Issue 7.4 opens with three essays which engage in different ways with the early modern thought of Thomas Hobbes:
Samantha Frost outlines a Hobbesian defence of lying in public life that runs directly counter to the Kantian tradition of honesty at all costs. She shows how Hobbes’s commitment to creating and sustaining the conditions for peace, in conjunction with his materialist theory of the will, leads him to defend lying as a necessary condition of political life. Finally, she draws surprisingly radical consequences from this view.
James R. Martel rereads Hobbes’s reading of Scripture in Leviathan in order to show how he opens up the question of reading to the play of rhetoric and interpretation. In the process, he argues, Hobbes subverts his own apparent defence of sovereign authority and shows us how Scripture speaks against all forms of absolute truth in the world.
Rick Parrish reads Hobbes in the light of Derrida in order to focus on the interpretative violence that is a condition of all communication. He argues that the social contract is at once both an escape from the unavoidable violence of the state of nature but also unavoidably caught up in this economy of interpretative violence.
Michael J. Shapiro surveys some of the ways in which architectural design in America expresses a social imaginary. From Thomas Jefferson’s designs for Monticello and The University of Virginia to Daniel Libeskind’s design for the new World Trade Center, via the architecture of urban spaces and the alternative spaces of African-American University campuses and Native American buildings, architectural design embodies a struggle between the expression of a unitary and hierarchical social order and the expression of a more open and pluralistic vision of America.
Miguel Vatter’s article provides the core of a symposium on the theorisation of politics in the late work of the influential French Marxist Louis Althusser. He retraces Althusser’s final abandonment of his earlier structuralist Marxism in favour of a ‘perspective of the eventual’ shared with other French thinkers such as Foucault, Deleuze and Derrida. He argues that, by adopting a conception of the autonomy of politics heavily influenced by Machiavelli, Althusser opened up new perspectives for our understanding of Machiavelli as well as for contemporary post-Marxist political thought.

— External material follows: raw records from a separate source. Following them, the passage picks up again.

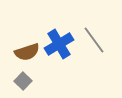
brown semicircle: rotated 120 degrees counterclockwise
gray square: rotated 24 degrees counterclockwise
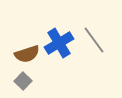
blue cross: moved 1 px up
brown semicircle: moved 2 px down
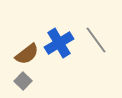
gray line: moved 2 px right
brown semicircle: rotated 20 degrees counterclockwise
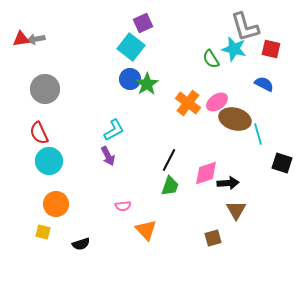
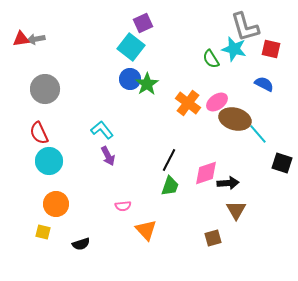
cyan L-shape: moved 12 px left; rotated 100 degrees counterclockwise
cyan line: rotated 25 degrees counterclockwise
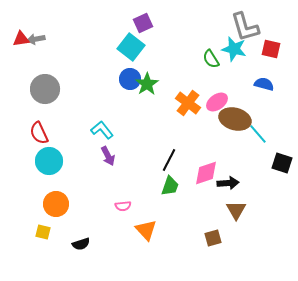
blue semicircle: rotated 12 degrees counterclockwise
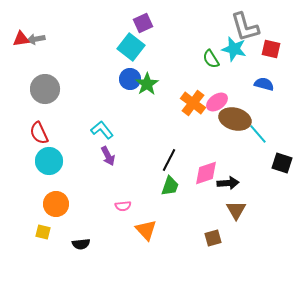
orange cross: moved 5 px right
black semicircle: rotated 12 degrees clockwise
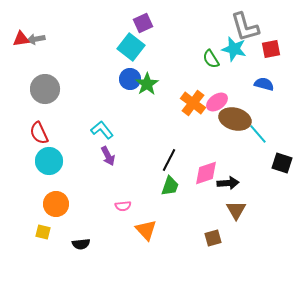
red square: rotated 24 degrees counterclockwise
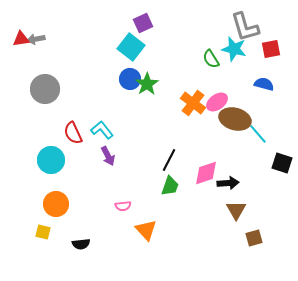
red semicircle: moved 34 px right
cyan circle: moved 2 px right, 1 px up
brown square: moved 41 px right
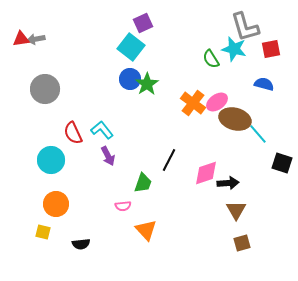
green trapezoid: moved 27 px left, 3 px up
brown square: moved 12 px left, 5 px down
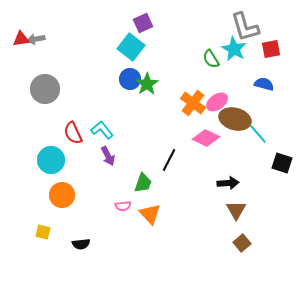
cyan star: rotated 15 degrees clockwise
pink diamond: moved 35 px up; rotated 44 degrees clockwise
orange circle: moved 6 px right, 9 px up
orange triangle: moved 4 px right, 16 px up
brown square: rotated 24 degrees counterclockwise
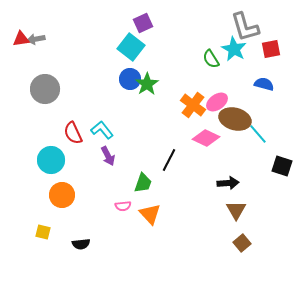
orange cross: moved 2 px down
black square: moved 3 px down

Warren Montag responds by outlining an alternative reading of Althusser’s late work and calling for a reconsideration of what is at stake in such debate over the limits of Marxism.
In the Reviews section:
David Campbell reviews two books dealing with Architecture and Politics in Israel/Palestine: Daniel Bertrand Monk, An Aesthetic Occupation: The Immediacy of Architecture and the Palestine Conflict (Duke, 2002), and Rafi Segal and Eyal Weizman, eds., A Civilian Occupation: The Politics of Israeli Architecture (Verso, 2003).
Lasse Thomassen reviews Giovanna Borradori’s interviews with Habermas and Derrida in the aftermath of 9/11: Philosophy In a Time of Terror: Dialogues with Jürgen Habermas and Jacques Derrida (University of Chicago Press, 2003).
Jason Frank reviews Dana R. Villa, Socratic Citizenship (Princeton University Press, 2001).
Barbara Cruikshank reviews Michael Shapiro, For Moral Ambiguity: National Culture and the Politics of the Family (University of Minnesota Press, 2001).